As can be observed in the "Output" sheet, all the shortcomings mentioned in the Notes section of the "Result of Calc item formula" sheet have been overcome.

Assume a two column database of approximately 20,000 rows (say from A1:B20237).  The first column has vendor names and the second column has Part codes (alphanumeric string).  Headings are in A1:B1, say Vendor in cell A1 and Part_code in cell B1.  One vendor supplies multiple parts and therefore there would be repetitions of vendor names in column A.

The task is to reorient this database to show all part numbers in column A and parts supplied by those vendors should appear in different columns of that row.  If one attempts to create a pivot table, the problem would be with the data area of the pivot table.  When one drags the part codes (alphanumeric string) column to the data area, count of part number would appear instead of the actual part number.  This is the very nature of a pivot table.  Since it is a summarisation tool, one can never see text entries in the data area of a pivot table.

You may download the workbook showing both solutions (using MS Query and Power Query) from here.

Depending upon the version of MS Excel which you are using, there could be two ways to solve this problem

Solution for MS Excel 2010 and higher versions

If you are using the Power Query add-in, then a few simple steps (minimal formulas) can solve this problem.  The result will be dynamic and refreshable (just as in a Pivot Table).  You may refer to Solution2 - Power Query worksheet.

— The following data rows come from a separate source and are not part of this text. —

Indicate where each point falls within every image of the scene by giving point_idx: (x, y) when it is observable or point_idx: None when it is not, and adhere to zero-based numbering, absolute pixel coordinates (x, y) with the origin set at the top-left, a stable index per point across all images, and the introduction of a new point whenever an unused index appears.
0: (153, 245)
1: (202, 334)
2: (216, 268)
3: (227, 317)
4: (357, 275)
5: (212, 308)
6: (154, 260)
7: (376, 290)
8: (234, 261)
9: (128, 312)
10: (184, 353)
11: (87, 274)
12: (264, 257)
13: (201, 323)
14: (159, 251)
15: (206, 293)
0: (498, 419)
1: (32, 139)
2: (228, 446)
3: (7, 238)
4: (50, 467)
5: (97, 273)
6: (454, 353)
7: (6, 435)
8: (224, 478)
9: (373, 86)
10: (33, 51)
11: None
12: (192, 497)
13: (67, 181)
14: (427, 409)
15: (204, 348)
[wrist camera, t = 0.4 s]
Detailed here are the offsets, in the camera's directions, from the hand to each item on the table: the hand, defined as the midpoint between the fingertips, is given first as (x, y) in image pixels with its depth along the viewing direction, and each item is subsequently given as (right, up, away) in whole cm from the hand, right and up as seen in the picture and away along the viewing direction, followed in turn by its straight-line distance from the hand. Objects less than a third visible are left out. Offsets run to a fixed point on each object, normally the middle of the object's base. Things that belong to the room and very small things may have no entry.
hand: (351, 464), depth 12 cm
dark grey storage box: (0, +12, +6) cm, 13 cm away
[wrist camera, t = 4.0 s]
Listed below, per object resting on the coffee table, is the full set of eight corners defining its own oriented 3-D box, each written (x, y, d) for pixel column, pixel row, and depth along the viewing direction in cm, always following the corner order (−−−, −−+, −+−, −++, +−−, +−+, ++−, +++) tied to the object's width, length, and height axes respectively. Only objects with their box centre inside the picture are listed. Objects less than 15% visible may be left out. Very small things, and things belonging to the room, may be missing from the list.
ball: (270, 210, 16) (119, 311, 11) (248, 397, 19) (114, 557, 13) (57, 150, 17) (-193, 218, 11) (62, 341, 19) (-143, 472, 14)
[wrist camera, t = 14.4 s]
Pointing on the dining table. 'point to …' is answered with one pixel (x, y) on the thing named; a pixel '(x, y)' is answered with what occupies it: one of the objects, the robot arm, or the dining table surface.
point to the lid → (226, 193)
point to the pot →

You may watch a short video of my solution here

Solution for all versions of MS Excel

You may refer to Solution1 - MS Query worksheet.  To reorient the data i.e. to view text entries in the data area of a pivot table, try the following approach:

1. In cell C1, type Count.  So the value in cell A1 is Vendor, in cell B1 is Part_code and in cell C1 is Count
2. In cell C2, enter =\$B\$1&" "&COUNTIF(A\$2:A2,A2) and copy down.  Since the number of rows here are quite many, i would suggest copying in batches i.e. first copy down 5,000 rows, then another 5,000 rows and so on.  This is solely to prevent Excel from crashing and/or taking unduly long to process.
3. Select range A1:C20237 and press Ctrl+F3 > New.  In the name box, enter Dummy
4. Select range A1:C20237 and press Ctrl+T to convert to a Table.  This is to take care of data being added beyond row 20237.
5. Save the file and open a new worksheet (in the same workbook)
6. While on any cell in this new worksheet, go to Data > From Other Sources > From Microsoft Query > Excel Files > OK
7. Navigate to the folder where you saved the file in step 5 above, select the file and click on OK
8. With Dummy selected by default, press the > symbol.  This will show you three column headings in the right hand side box
9. Click on Next three times
10. Select the second option button and click on Finish
11. Click on the SQL button and delete all contents that you see there.  Type the following in the blank white space

TRANSFORM first(Part_code)
SELECT Vendor
FROM dummy
GROUP BY Vendor
PIVOT count

12. Click on OK
13. Go to Data > Return Data to MS Excel
14. In the Import Data box, select Table and in Existing sheet, select cell A1
15. Click on Finish

Data should now appear in the desired format.

For any changes to data in range A2:B20237, right-click on any cell in the output range and select Refresh.  Furthermore, since the range has been converted to a Table, you may even add further rows of data and simply right-click to Refresh the output data range.

To improve performance of your workbook, you may want to copy the formulas in column C and paste them as Values (Paste Special > Values).  Once again, do not paste special all values at once - do so in groups of 5,000 rows to prevent Excel from crashing and/or taking unduly long to process.